Quite a kerfuffle stirring. The above should be even more alarming to the Obama
campaign than the other video being circulated. A report out of Canada says Obama’s
promise on NAFTA is just words.
Within the last month, a top staff member for Obama’s campaign telephoned
Michael Wilson, Canada’s ambassador to the United States, and warned him that
Obama would speak out against NAFTA, according to Canadian sources.
The staff member reassured Wilson that the criticisms would only
be campaign rhetoric, and should not be taken at face value.
When contacted, an Obama aide basically delivers a non-denial denial, as you
can see in the video. Obama keeps his promises? What kind of blathering is that? When
you think about Obama’s moves on Exelon, rewriting legislation for them, juxtaposed
against him telling Iowa voters tougher legislation had passed, instead of the
truth, I’ve done enough research on the guy to know when smoke is being blown for votes.
Obama’s team is not denying the conversation CTV is reporting and it’s quite
plausible the criticisms would only be campaign rhetoric, and should not
be taken at face value, and to add, because Obama has no intention of doing
what he’s campaigning on with regards to NAFTA. Obama welshing on his pledge to take public financing for the general election also comes to mind. It’s not like Obama hasn’t said one thing then done another before.
The Clinton campaign, however, said no one directly or indirectly contacted the Canadian
government. But in addition, the Clinton campaign said that they give
the Canadian government “blanket immunity” to reveal who supposedly
called them.
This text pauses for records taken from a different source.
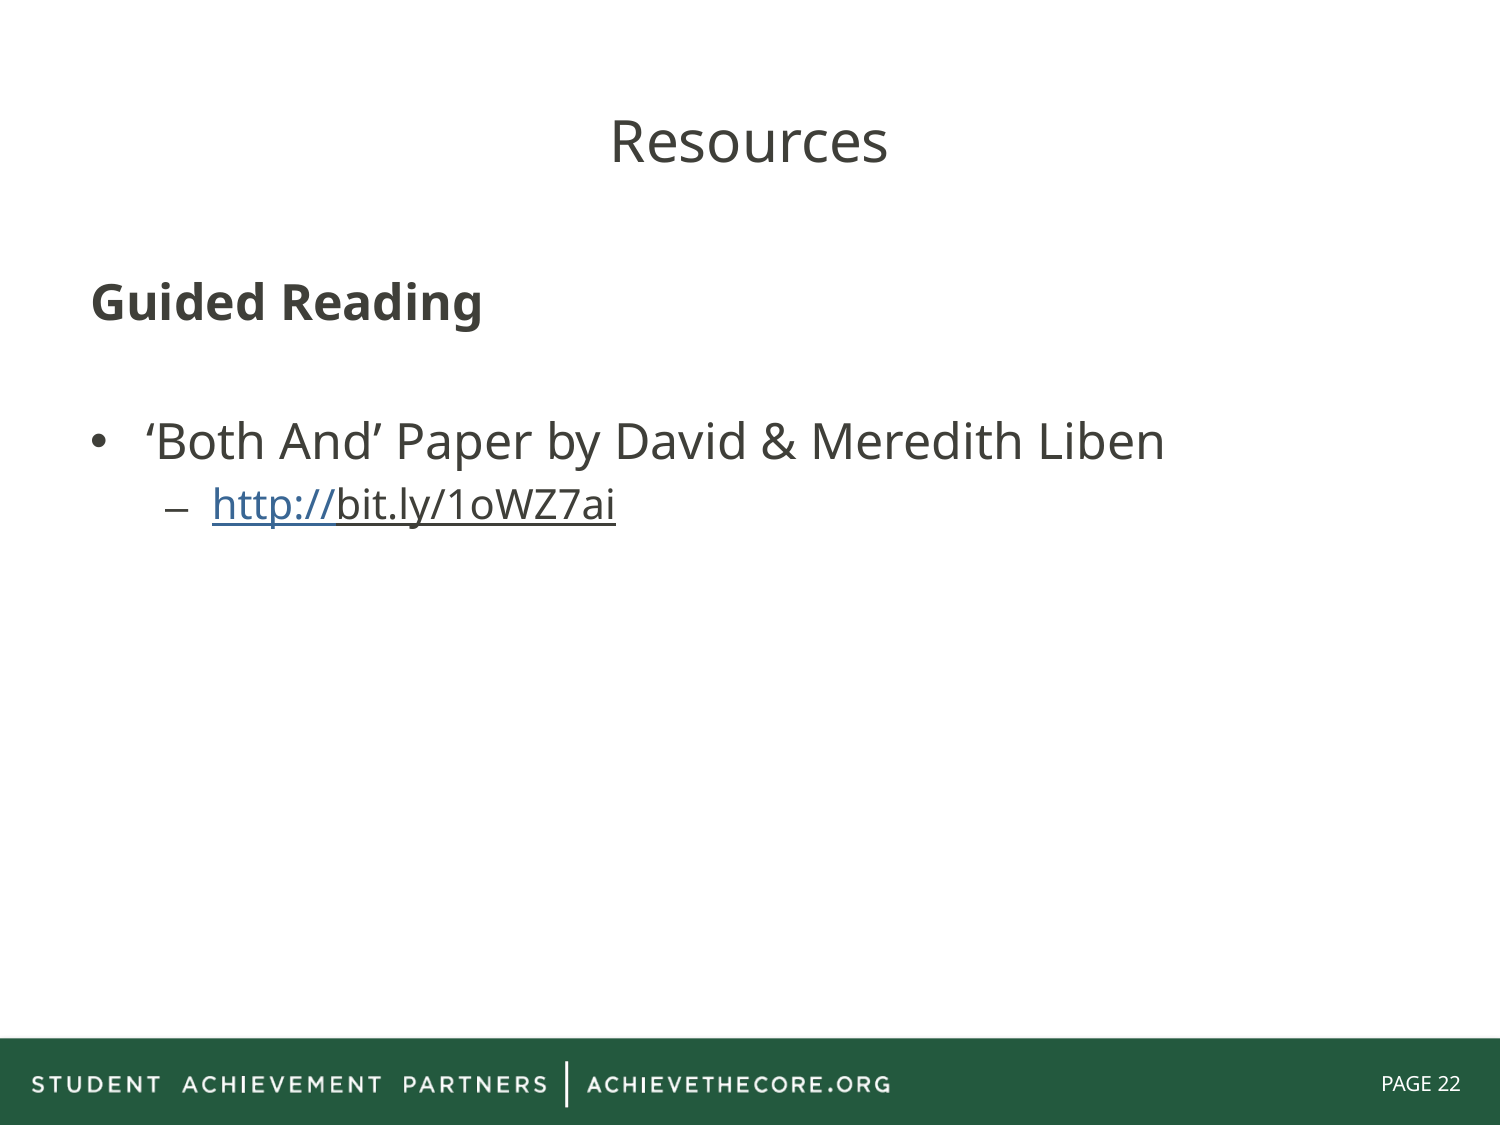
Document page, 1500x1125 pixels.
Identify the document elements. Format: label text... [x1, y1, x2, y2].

title Resources [75, 45, 1425, 233]
list Guided Reading ‘Both And’ Paper by David & Meredith Liben http://bit.ly/1oWZ7ai [75, 262, 1425, 1005]
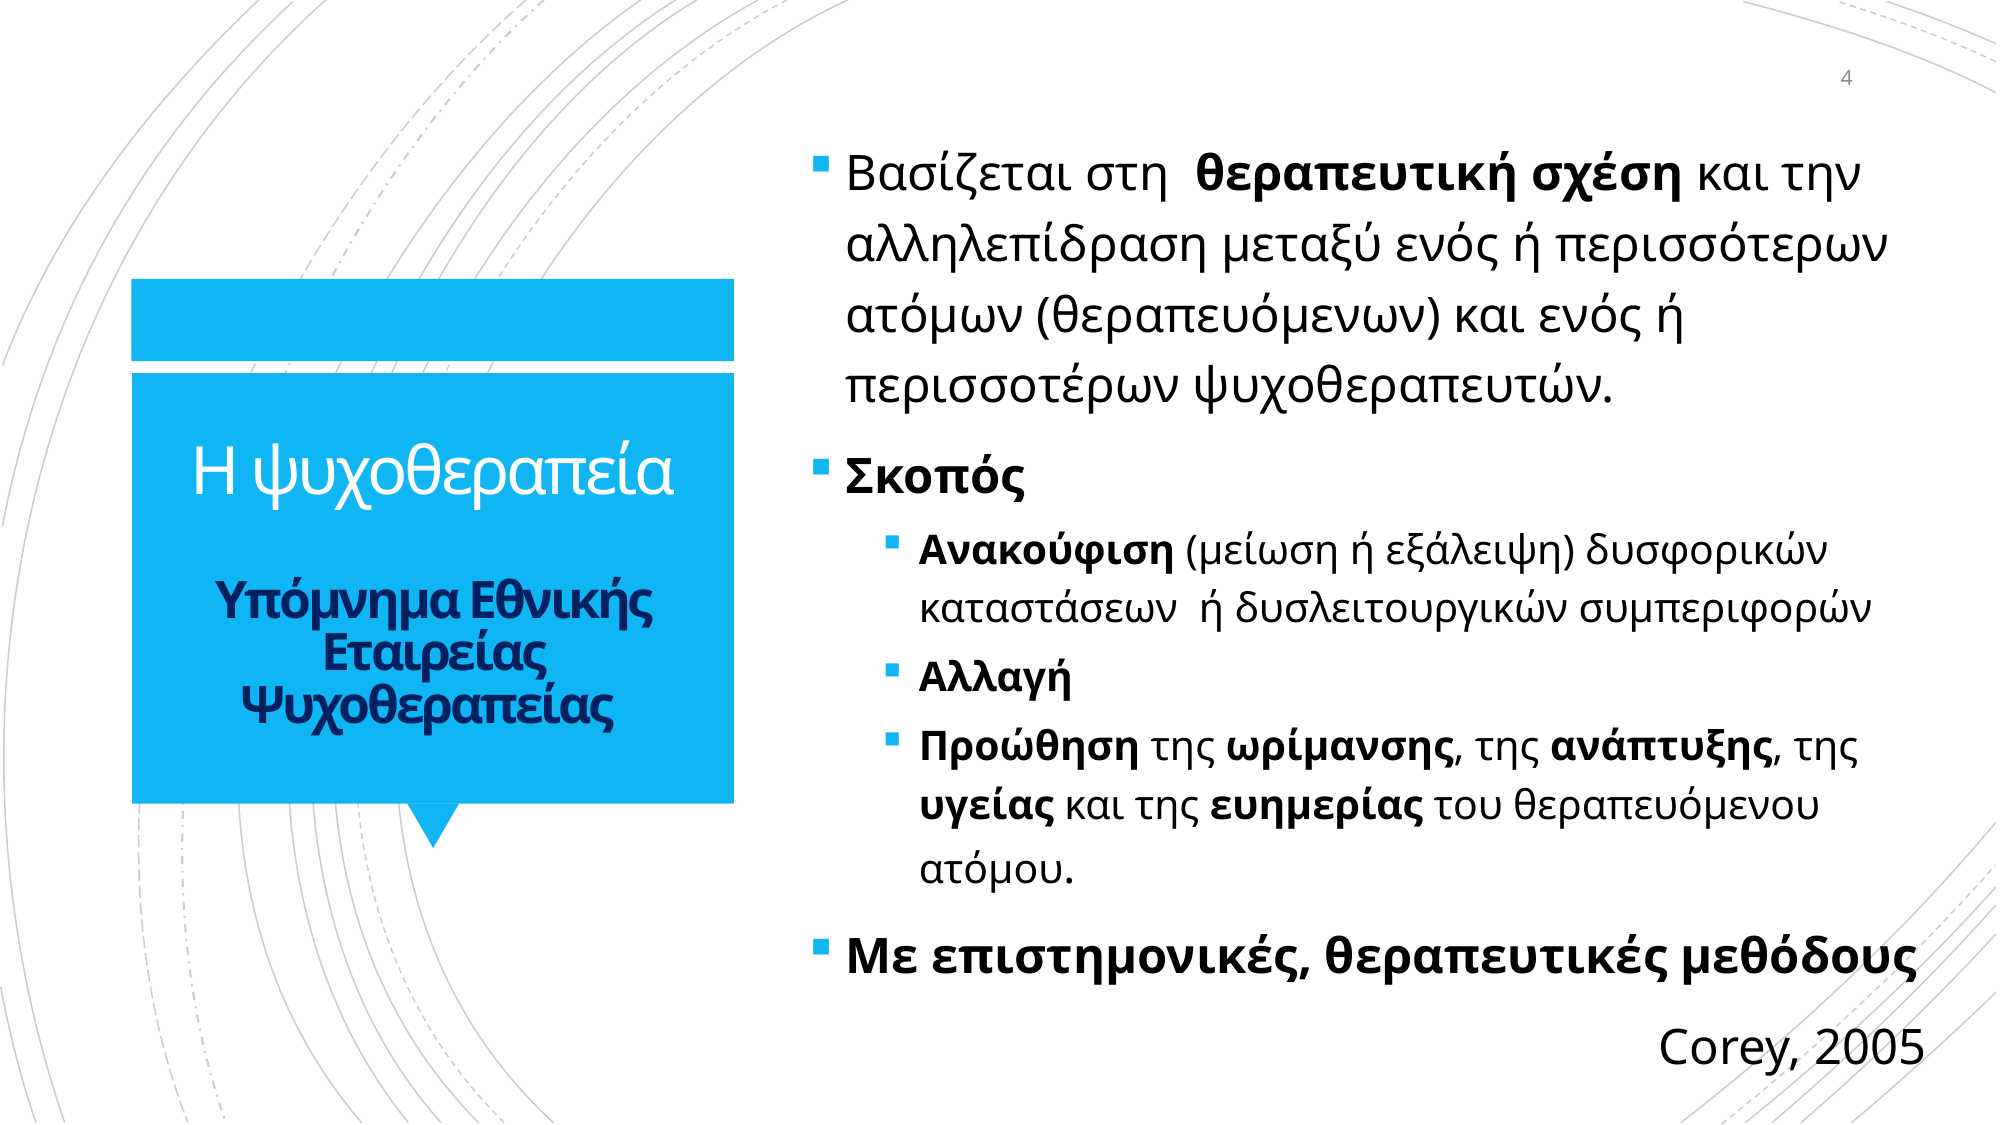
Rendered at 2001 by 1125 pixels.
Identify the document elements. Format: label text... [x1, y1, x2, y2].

list Βασίζεται στη θεραπευτική σχέση και την αλληλεπίδραση μεταξύ ενός ή περισσότερων ατόμων (θεραπευόμενων) και ενός ή περισσοτέρων ψυχοθεραπευτών. Σκοπός Ανακούφιση (μείωση ή εξάλειψη) δυσφορικών καταστάσεων ή δυσλειτουργικών συμπεριφορών Αλλαγή Προώθηση της ωρίμανσης, της ανάπτυξης, της υγείας και της ευημερίας του θεραπευόμενου ατόμου. Με επιστημονικές, θεραπευτικές μεθόδους Corey, 2005 [793, 122, 1955, 1093]
slide_number 4 [1717, 52, 1868, 105]
title Η ψυχοθεραπεία Υπόμνημα Εθνικής Εταιρείας Ψυχοθεραπείας [145, 385, 720, 789]
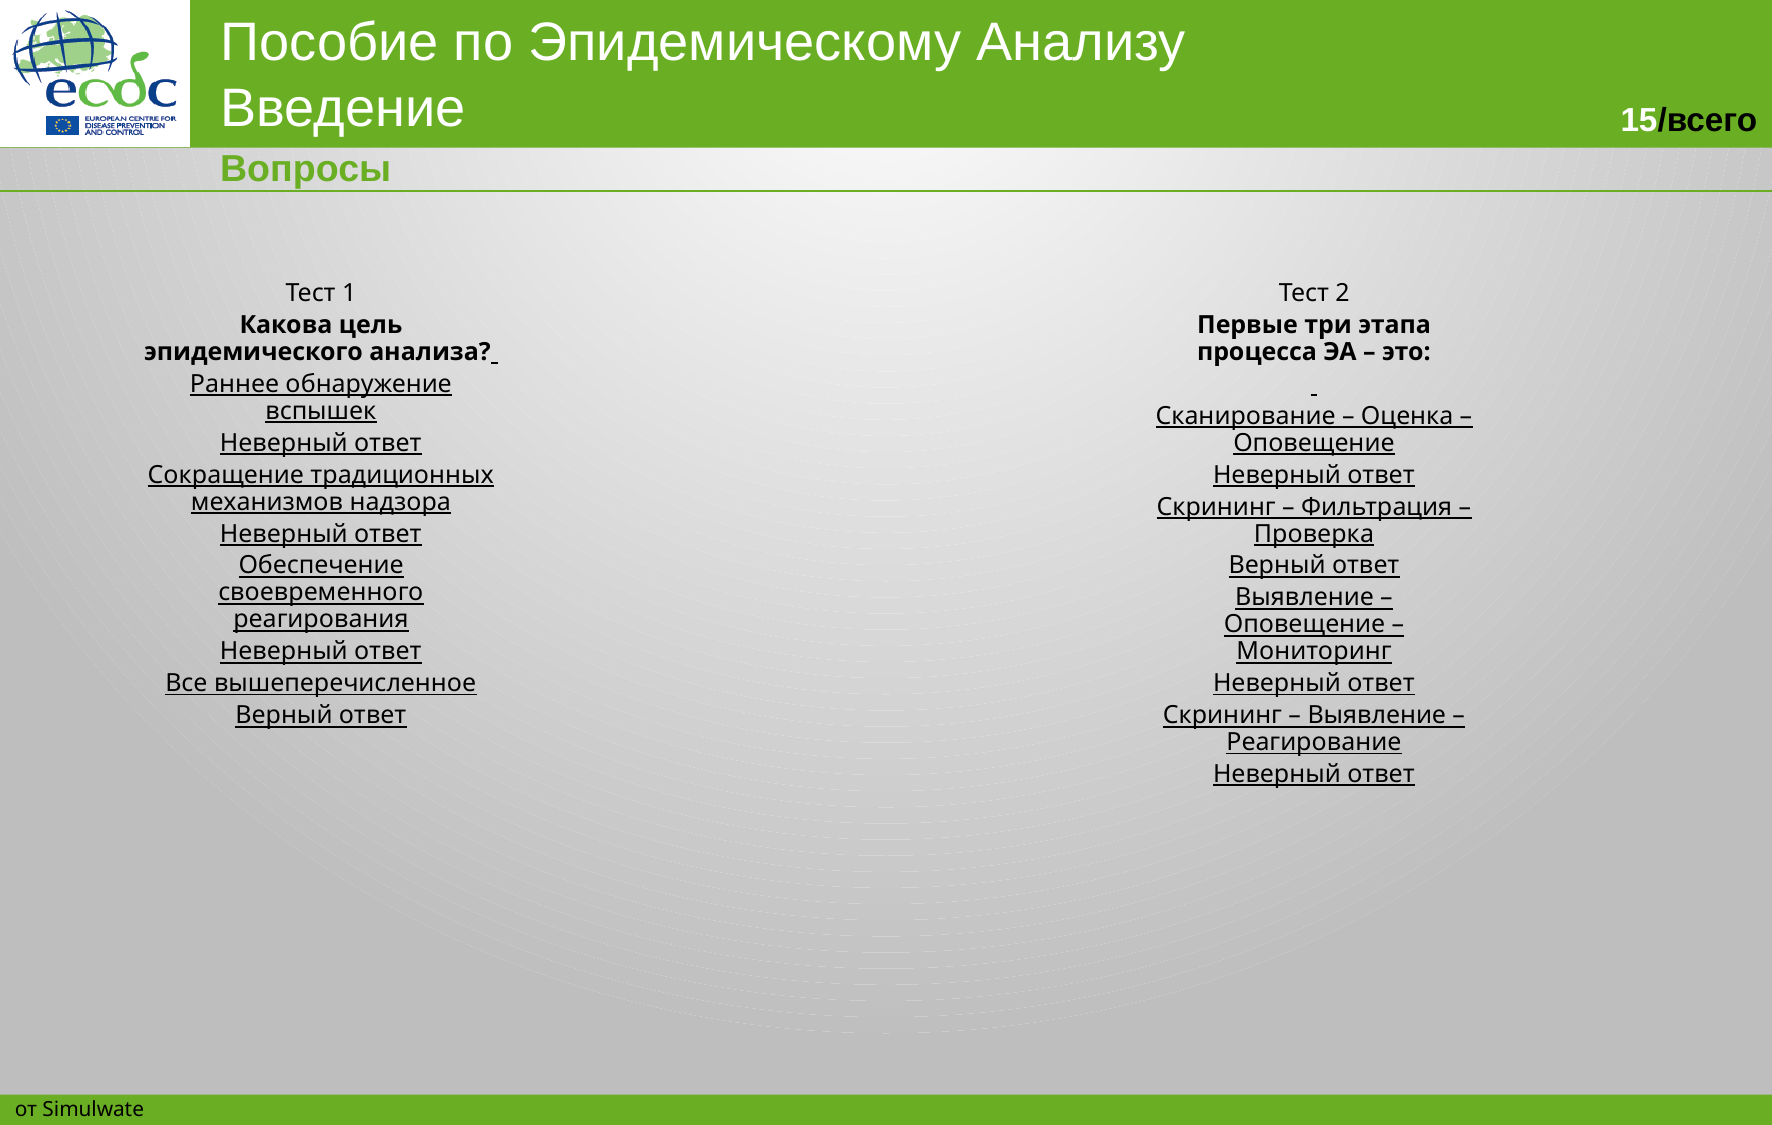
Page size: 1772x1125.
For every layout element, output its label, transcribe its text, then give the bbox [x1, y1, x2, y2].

I’ve confirmed both with the Clinton campaign.
On the flip side you’ve got allies a bit upset.
…..”Mexico does not support reopening Nafta,” he said. “It
would be like throwing a monkey wrench into the engine of North American competitiveness.”
Mexican diplomats believe a renegotiation could resurrect the commercial
disputes and barriers to trade that the agreement itself was designed to overcome.
Jim Flaherty, Canada’s finance minister, also expressed “concern”
about the remarks by the Democratic candidates.
“Nafta is a tremendous benefit to Americans and perhaps the [candidates]
have not had the opportunity to familiarise themselves with the benefit to
Americans and the American economy of Nafta,” he said.
Nafta, which removed Âtariffs on most trade between the US, Canada and
Mexico when it was implemented in 1994, has become the focus of debate about
the exodus of manufacturing jobs from Ohio ahead of the state’s presidential
primary on Tuesday. … ..
Canada is a huge trading partner, including oil importer, and they rely on NAFTA. The above exchange from the FT is likely at the heart of the Obama camp’s non-denial denial.
One question will nail this story down.
Will Barack Obama’s team also give “blanket
immunity” to the Canadian government, as Cinton’s team did, to release
the name of the person who called them to say the criticisms are only campaign
rhetoric, so don’t take them at face value?
“None of the presidential campaigns have called either the Ambassador or any of the officials here to raise Nafta,” Landry said.
It’s the easiest way to clear this up once and for all.
Oh, and to add, “inaccurate” is not the same as a flat denial.